Sitting on my bookshelf is an inherited copy of Charles Finney’s Revival Lectures. The cover has seen better days, and the edges of the pages are yellowed to nearly orange. I was in the process of researching another project, one that considers how we, as Christians, respond when it feels like God is far away, but I needed a bit of a break so I picked up the book.
I opened it to a sermon on grace, and although I didn’t expect to find anything applicable to my research, what I read could not have been more important. Finney reminded me how when we think about the idea of growing in grace, we often think about it incorrectly.
Growing in grace is not a gradual letting go of sin. It is not what takes place in a slow process as we work to shed the things in our lives that keep us from becoming more like Christ. No. God’s grace is immediate. It is complete. And it is for sinners.
Nowhere in the Bible does Jesus call his followers to gently sluff off the sin in their lives. He calls us to step out of the darkness and into the light. There is no dawn, no dusk. Only the full light of God’s presence. In John 8, When Jesus spoke to the woman caught in adultery, his words were “…go and sin no more.” Not try not to sin, or if things go well, then stop sinning. It was “…go and sin no more.”
The woman went from a life of sin, of failure, to one in which she stood fully and suddenly in the light of God’s grace. And when she walked away, she walked away at once without condemnation, bathed in the light. Only then would she be concerned with the act of growing in God’s grace.
I began to think about after this happened. When she had already experienced that first moment of grace, and then had to go home. Did she stay without sin? Was she able to make the changes in her life? We don’t know. And I think we don’t know because it really doesn’t matter.
Jesus forgave her, but just like when he forgives us, he knew she, and we, will probably fail again. The miracle of God’s grace is that it isn’t tied to our success.
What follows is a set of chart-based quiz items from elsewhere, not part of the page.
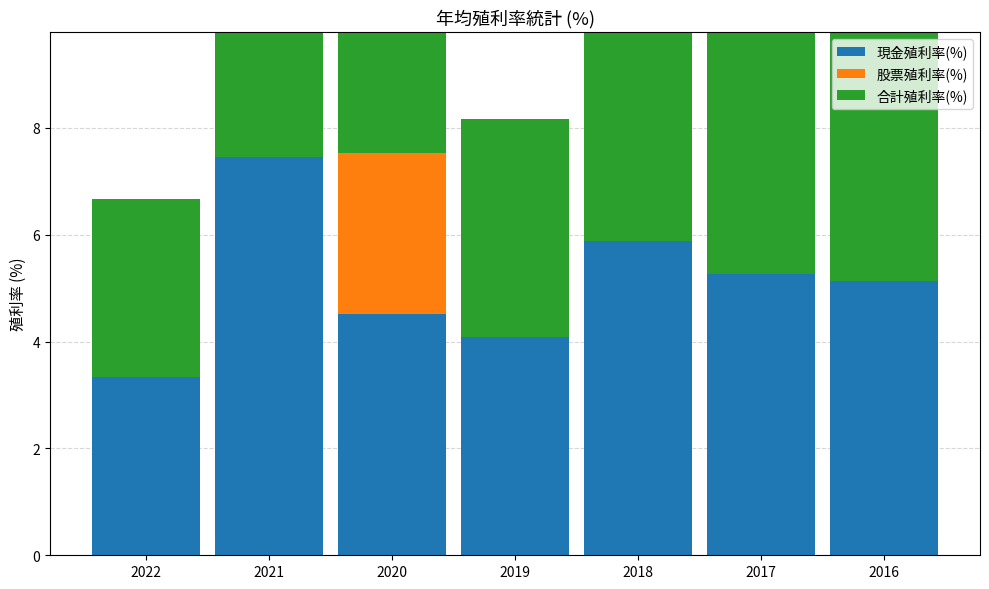

Count the number of data series in this chart.

3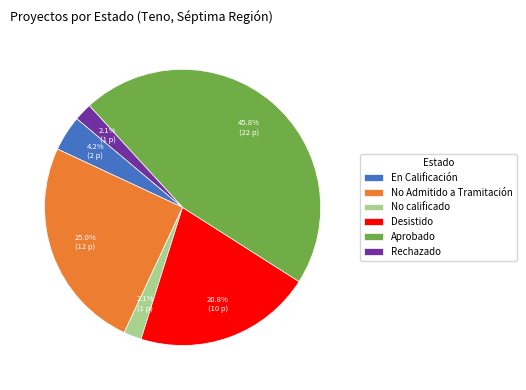

Count the number of slices in the pie.

6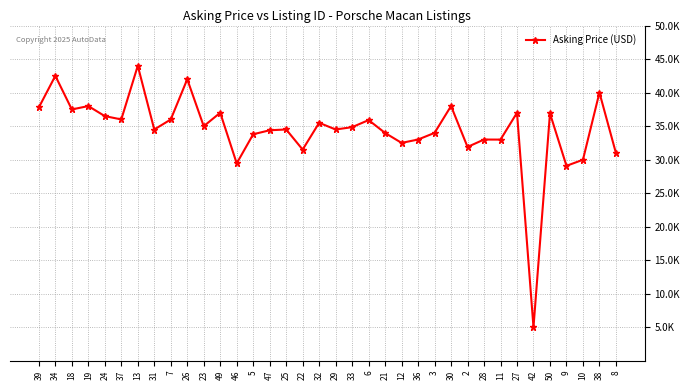

How many interior local valleys (lower than both neighbors) does the data have?

12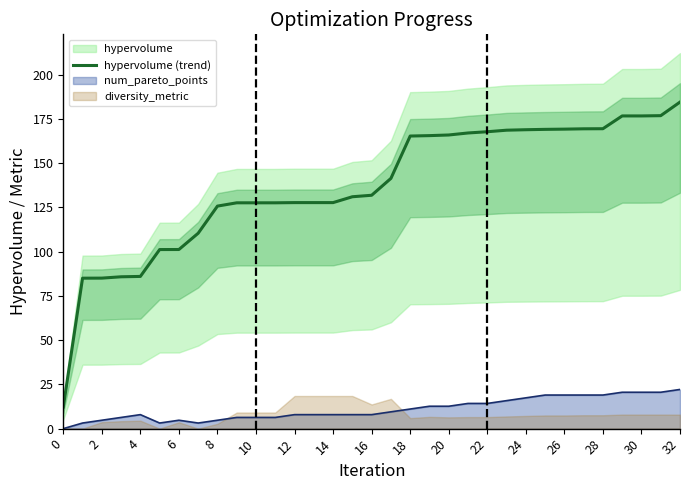

True or false: there are more than 1 points higher than both neighbors.

False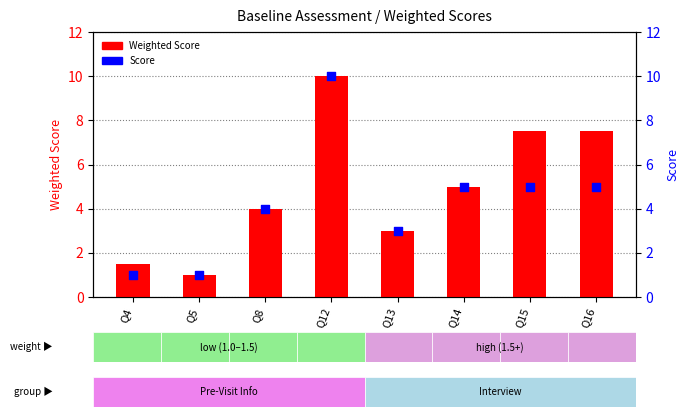

At how many categories does at least one series exceed 5?

3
Growing in God’s grace is set apart from the act of grace that separates us from our sinful past.
The grace that we are to grow into is one of relationship with Christ. It is one gained by knowledge and devotion, by study, and by developing a constant willingness to question our own actions and attitudes. It does not demand a sinless life. It only demands that we have the desire to be without sin so that we can better commune with God.
When God feels far away, remember that you stand wholly and completely in the light. And if you fail, you are not further from Him. His light doesn’t fade with our action. He is not diminished by our mistakes. You are a child of the light, and your duty is to step out, to take a breath, and the grow in the favor of God.
We will make mistakes. But we can also rejoice that our mistakes do not change God’s love for us.